Collected data entries
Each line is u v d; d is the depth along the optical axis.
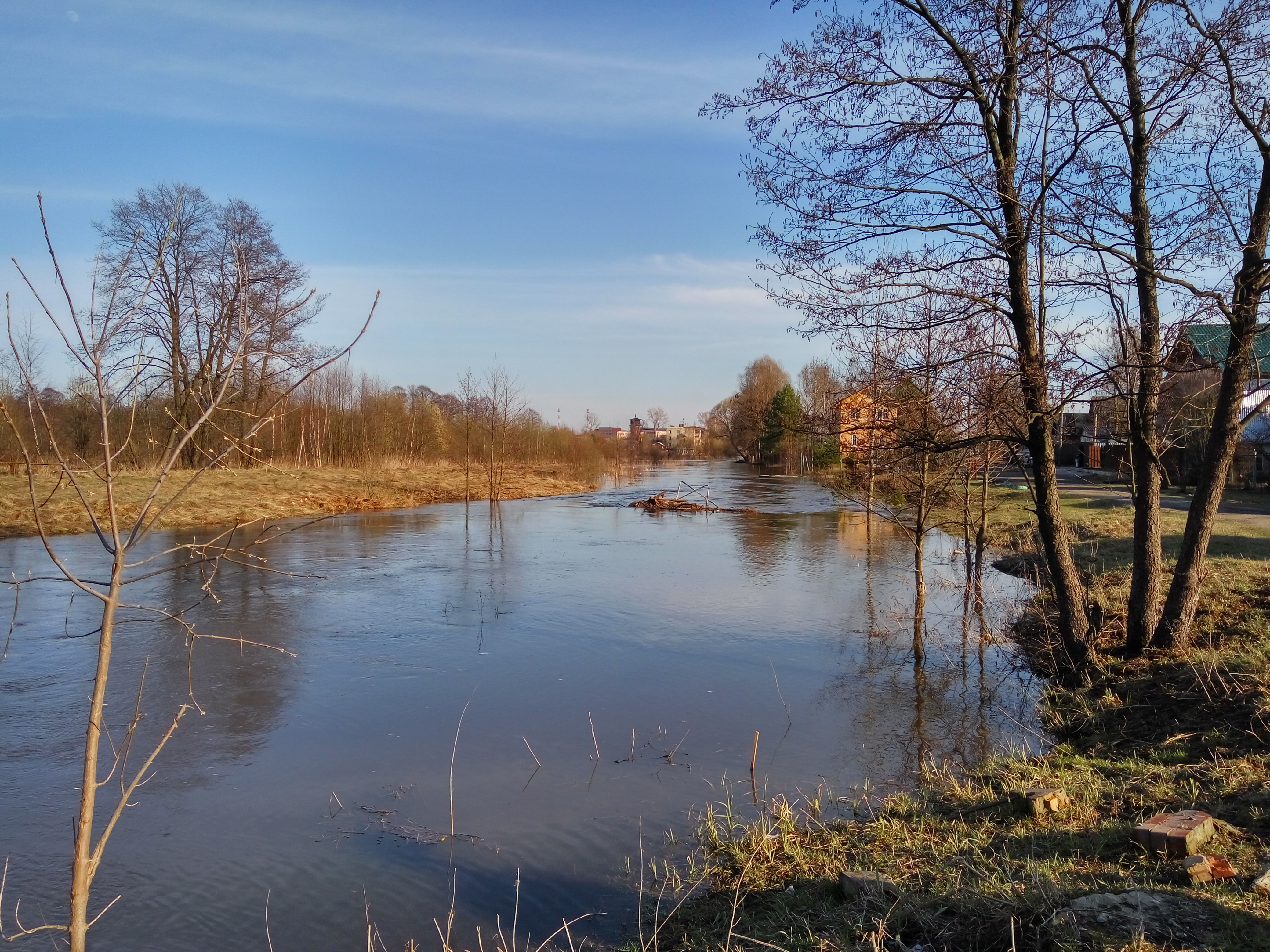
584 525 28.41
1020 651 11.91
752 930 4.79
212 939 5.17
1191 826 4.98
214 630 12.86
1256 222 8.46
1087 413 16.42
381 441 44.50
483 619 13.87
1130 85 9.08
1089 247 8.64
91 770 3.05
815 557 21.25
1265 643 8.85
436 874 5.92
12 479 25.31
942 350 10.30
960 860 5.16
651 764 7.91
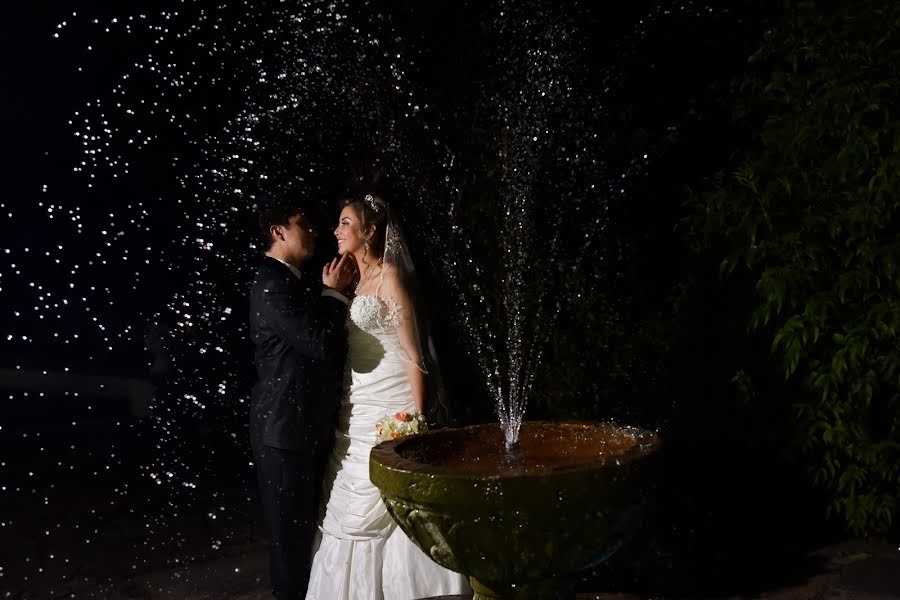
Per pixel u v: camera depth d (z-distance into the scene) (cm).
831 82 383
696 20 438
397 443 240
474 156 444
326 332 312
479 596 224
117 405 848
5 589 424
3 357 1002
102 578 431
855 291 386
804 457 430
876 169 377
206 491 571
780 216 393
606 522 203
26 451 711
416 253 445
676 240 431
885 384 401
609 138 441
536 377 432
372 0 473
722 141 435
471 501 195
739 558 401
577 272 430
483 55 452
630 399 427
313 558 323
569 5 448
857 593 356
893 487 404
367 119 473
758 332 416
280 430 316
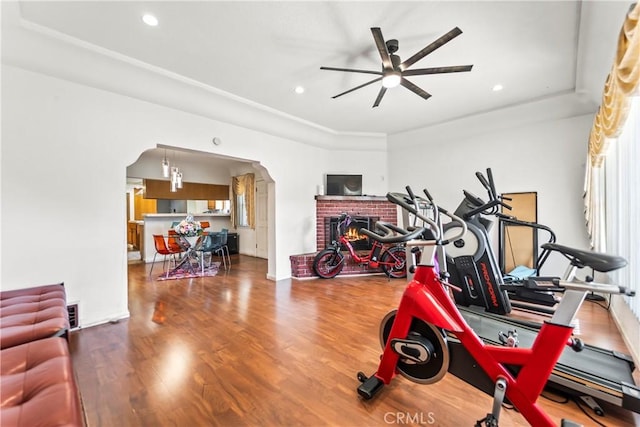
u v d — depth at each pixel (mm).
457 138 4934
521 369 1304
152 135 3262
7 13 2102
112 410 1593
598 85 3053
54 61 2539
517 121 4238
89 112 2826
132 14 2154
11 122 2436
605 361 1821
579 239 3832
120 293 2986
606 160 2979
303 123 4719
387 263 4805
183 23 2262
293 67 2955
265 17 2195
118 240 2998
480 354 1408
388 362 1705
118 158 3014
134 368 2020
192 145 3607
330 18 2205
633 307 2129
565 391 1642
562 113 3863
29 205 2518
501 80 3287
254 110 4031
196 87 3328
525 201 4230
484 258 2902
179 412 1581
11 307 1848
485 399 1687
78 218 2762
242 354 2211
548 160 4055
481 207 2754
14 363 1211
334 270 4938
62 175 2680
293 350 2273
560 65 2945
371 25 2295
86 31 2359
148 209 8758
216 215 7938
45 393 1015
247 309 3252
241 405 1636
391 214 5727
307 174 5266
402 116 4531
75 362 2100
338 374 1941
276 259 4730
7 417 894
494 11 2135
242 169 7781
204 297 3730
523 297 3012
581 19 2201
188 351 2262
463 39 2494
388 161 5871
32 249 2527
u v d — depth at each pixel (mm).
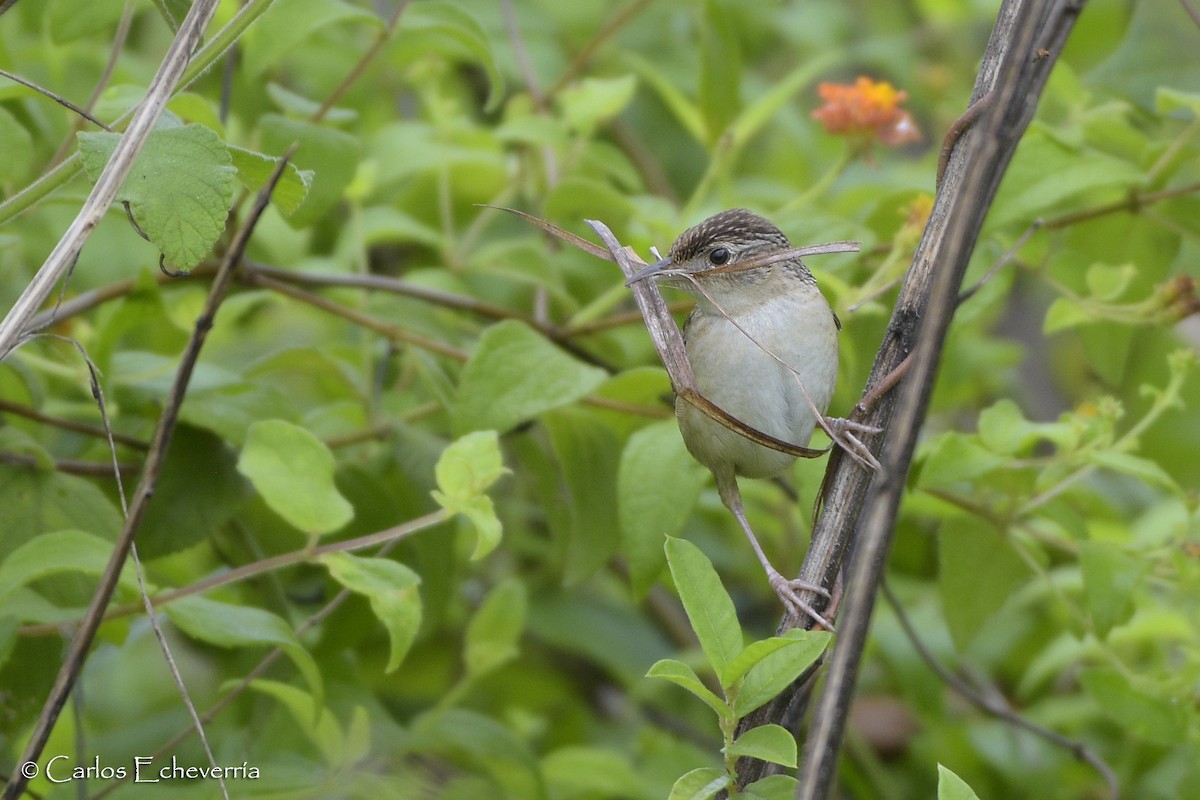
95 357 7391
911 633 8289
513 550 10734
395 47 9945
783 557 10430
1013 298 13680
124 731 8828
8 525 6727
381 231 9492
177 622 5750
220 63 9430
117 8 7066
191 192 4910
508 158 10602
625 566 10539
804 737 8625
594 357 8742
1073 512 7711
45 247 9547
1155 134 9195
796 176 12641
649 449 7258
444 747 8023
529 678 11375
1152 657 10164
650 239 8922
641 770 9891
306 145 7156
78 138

● **Brief**
Set down word for word the lines from the first entry through the line with "381 231 9492", both included, omitting pictures.

● **Completed exercise**
Each line is u v d; d is the depth along the optical axis.
584 525 28.41
1020 651 11.91
752 930 4.79
212 939 5.17
1191 826 4.98
214 630 12.86
1256 222 8.46
1087 413 16.42
381 441 44.50
483 619 13.87
1130 85 9.08
1089 247 8.64
91 770 3.05
815 557 21.25
1265 643 8.85
436 874 5.92
12 479 25.31
942 350 10.30
960 860 5.16
651 764 7.91
Per pixel u v: camera depth d (z-distance into the scene) (cm).
831 82 383
696 20 438
397 443 240
474 156 444
326 332 312
479 596 224
117 405 848
5 589 424
3 357 1002
102 578 431
855 291 386
804 457 430
876 169 377
206 491 571
780 216 393
606 522 203
26 451 711
416 253 445
676 240 431
885 384 401
609 138 441
536 377 432
372 0 473
722 141 435
471 501 195
739 558 401
577 272 430
483 55 452
630 399 427
313 558 323
569 5 448
857 593 356
893 487 404
367 119 473
758 332 416
280 430 316
u v d — depth at each pixel (mm).
457 138 4934
521 369 1304
152 135 3262
7 13 2102
112 410 1593
598 85 3053
54 61 2539
517 121 4238
89 112 2826
132 14 2154
11 122 2436
605 361 1821
579 239 3832
120 293 2986
606 160 2979
303 123 4719
387 263 4805
183 23 2262
293 67 2955
265 17 2195
118 240 2998
480 354 1408
388 362 1705
118 158 3014
134 368 2020
192 145 3607
330 18 2205
633 307 2129
565 391 1642
562 113 3863
29 205 2518
501 80 3287
254 110 4031
196 87 3328
525 201 4230
484 258 2902
179 412 1581
11 307 1848
485 399 1687
78 218 2762
242 354 2211
548 160 4055
481 207 2754
14 363 1211
334 270 4938
62 175 2680
293 350 2273
560 65 2945
371 25 2295
86 31 2359
148 209 8758
216 215 7938
45 393 1015
247 309 3252
241 405 1636
391 214 5727
307 174 5266
402 116 4531
75 362 2100
338 374 1941
276 259 4730
7 417 894
494 11 2135
242 169 7781
204 297 3730
523 297 3012
581 19 2201
188 351 2262
463 39 2494
388 161 5871
32 249 2527
u v d — depth at each pixel (mm).
95 357 7391
911 633 8289
513 550 10734
395 47 9945
783 557 10430
1013 298 13680
124 731 8828
8 525 6727
381 231 9492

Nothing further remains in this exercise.